Data for review Block Start
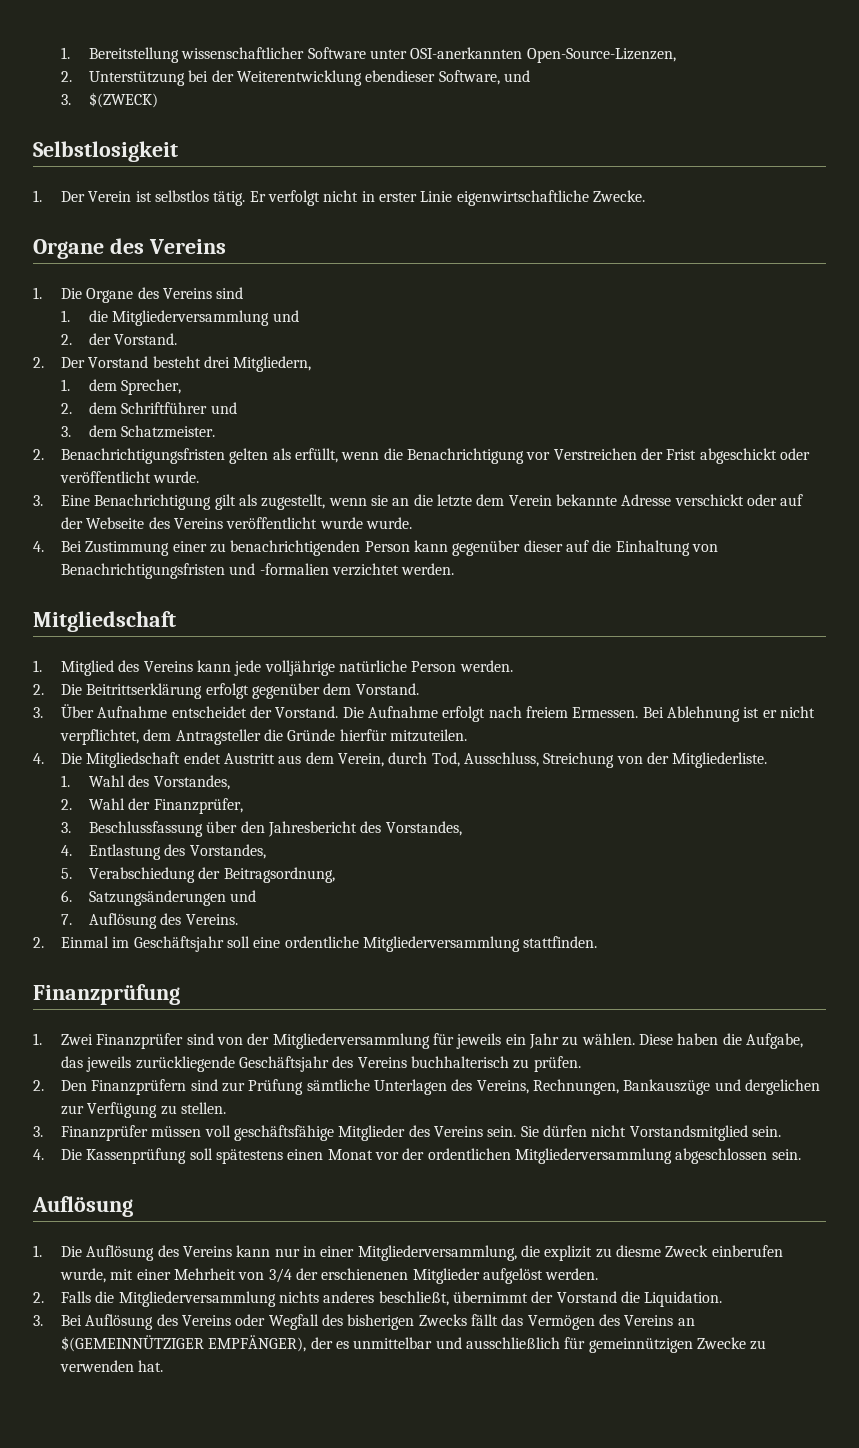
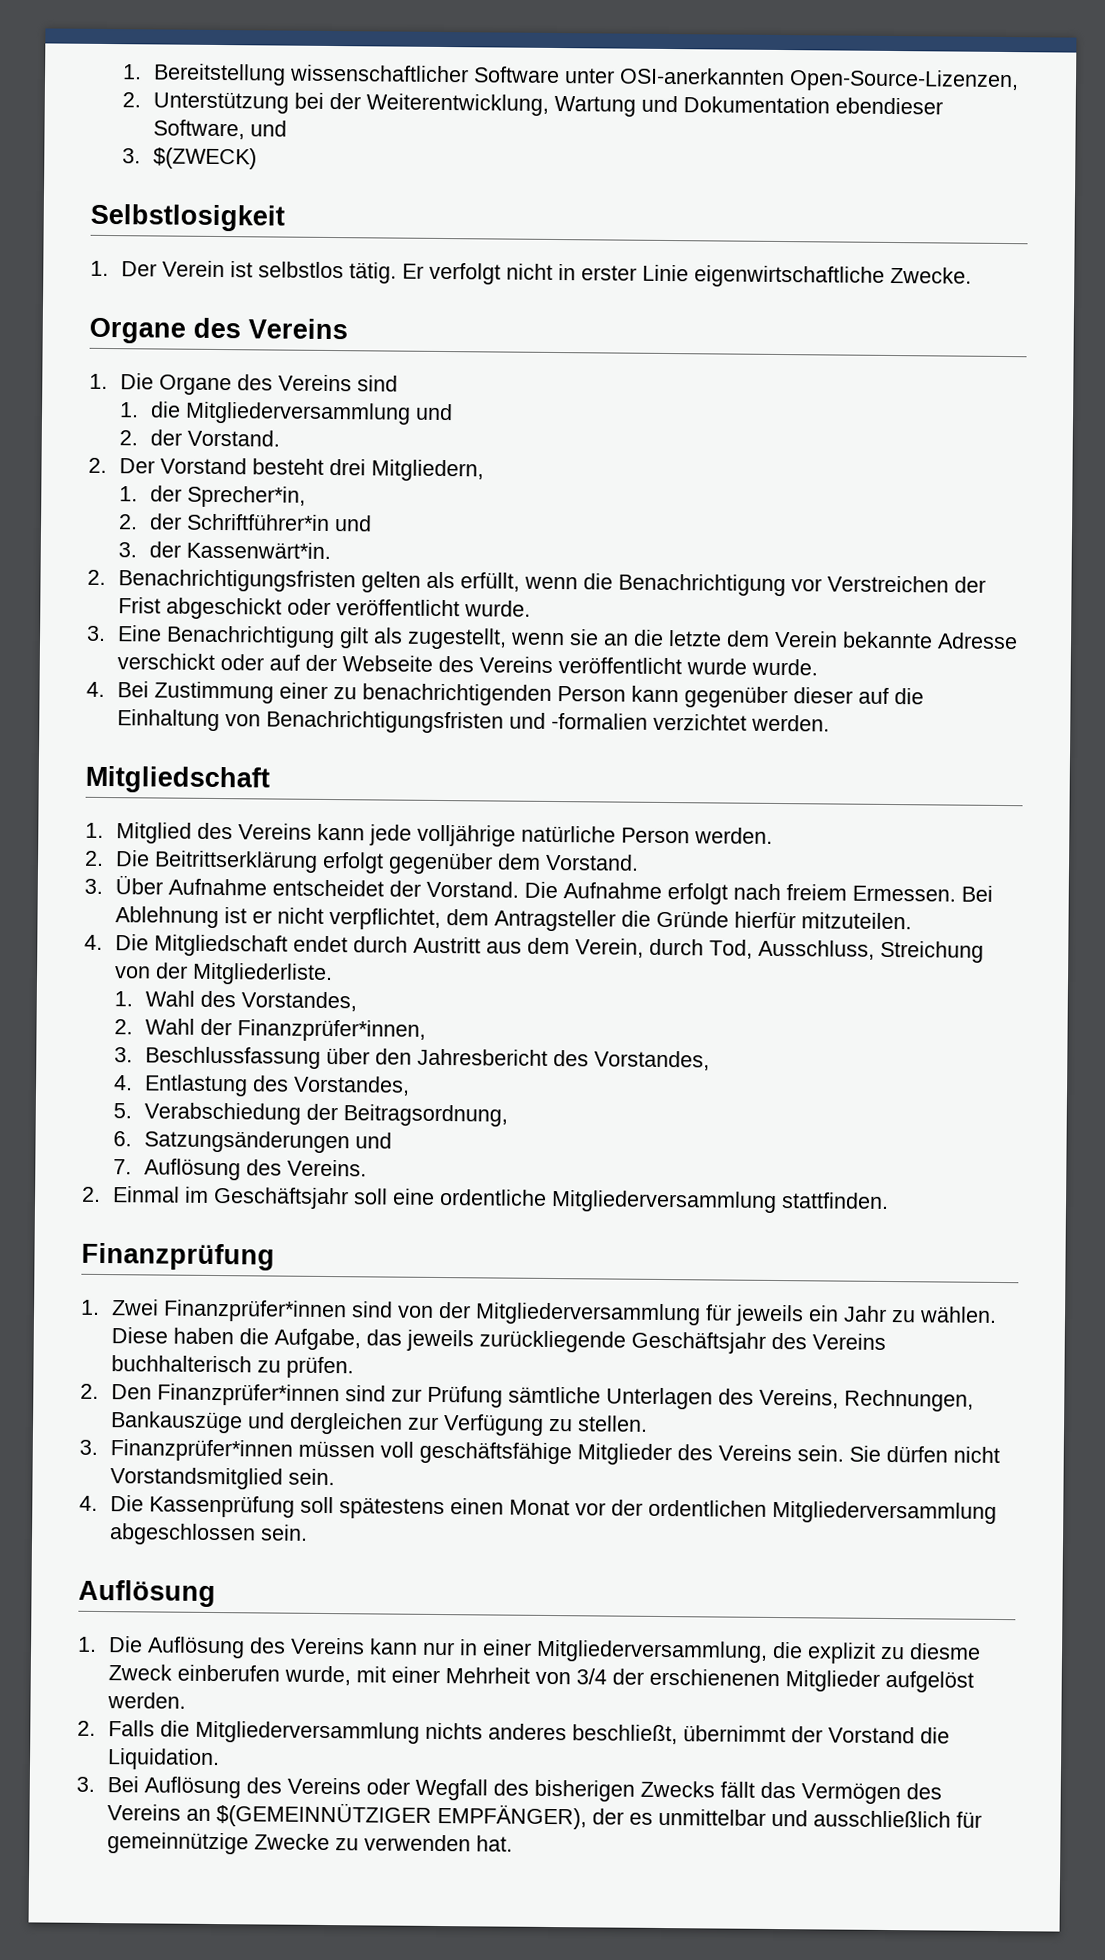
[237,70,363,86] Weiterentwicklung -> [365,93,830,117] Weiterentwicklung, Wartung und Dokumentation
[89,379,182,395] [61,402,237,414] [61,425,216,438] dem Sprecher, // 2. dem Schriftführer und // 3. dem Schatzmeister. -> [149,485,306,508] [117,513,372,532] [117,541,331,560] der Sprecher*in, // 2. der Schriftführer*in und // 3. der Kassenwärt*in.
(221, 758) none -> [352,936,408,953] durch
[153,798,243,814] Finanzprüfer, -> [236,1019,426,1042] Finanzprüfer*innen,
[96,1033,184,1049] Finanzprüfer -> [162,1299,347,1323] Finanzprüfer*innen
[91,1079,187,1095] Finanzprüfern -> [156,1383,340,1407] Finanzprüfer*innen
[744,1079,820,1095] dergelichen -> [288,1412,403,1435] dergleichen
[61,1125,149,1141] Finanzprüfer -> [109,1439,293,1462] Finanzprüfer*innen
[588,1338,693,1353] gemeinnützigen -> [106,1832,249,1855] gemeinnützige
Data for review Block End
Data for review Block Start
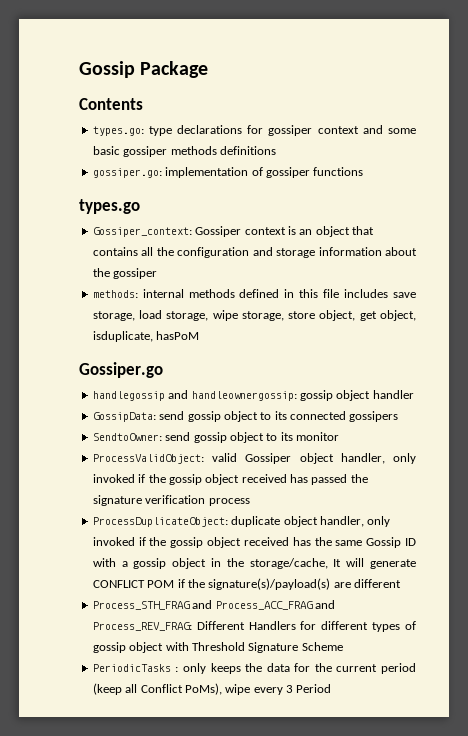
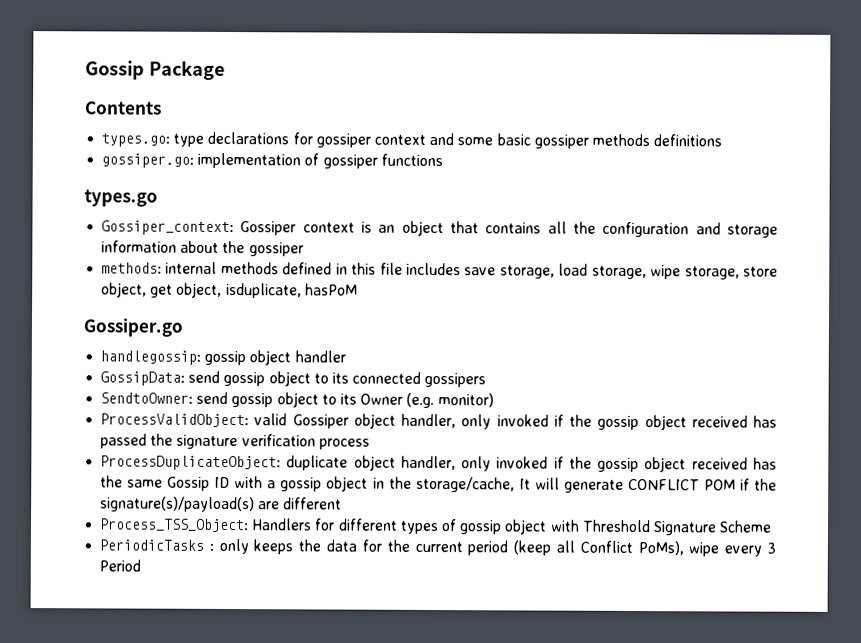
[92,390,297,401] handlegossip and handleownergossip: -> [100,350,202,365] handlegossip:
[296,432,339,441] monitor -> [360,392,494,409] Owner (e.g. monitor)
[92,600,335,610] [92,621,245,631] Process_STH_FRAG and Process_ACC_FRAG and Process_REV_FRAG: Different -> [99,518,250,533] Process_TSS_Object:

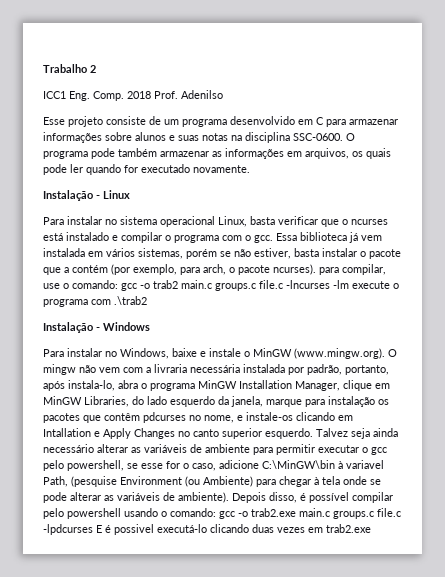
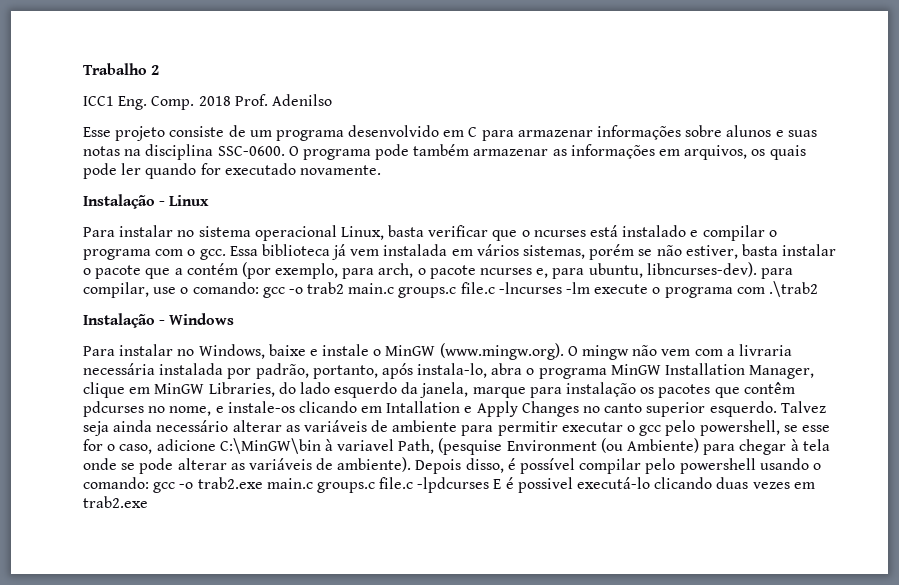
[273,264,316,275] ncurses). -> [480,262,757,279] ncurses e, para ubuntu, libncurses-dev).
Data for review Block End
◆ **How to complete this task**:
What are the lines above that hold the string "Finanzprüfer"? Copy them.

◆ **Result**:
[153,798,243,814] Finanzprüfer, -> [236,1019,426,1042] Finanzprüfer*innen,
[96,1033,184,1049] Finanzprüfer -> [162,1299,347,1323] Finanzprüfer*innen
[91,1079,187,1095] Finanzprüfern -> [156,1383,340,1407] Finanzprüfer*innen
[61,1125,149,1141] Finanzprüfer -> [109,1439,293,1462] Finanzprüfer*innen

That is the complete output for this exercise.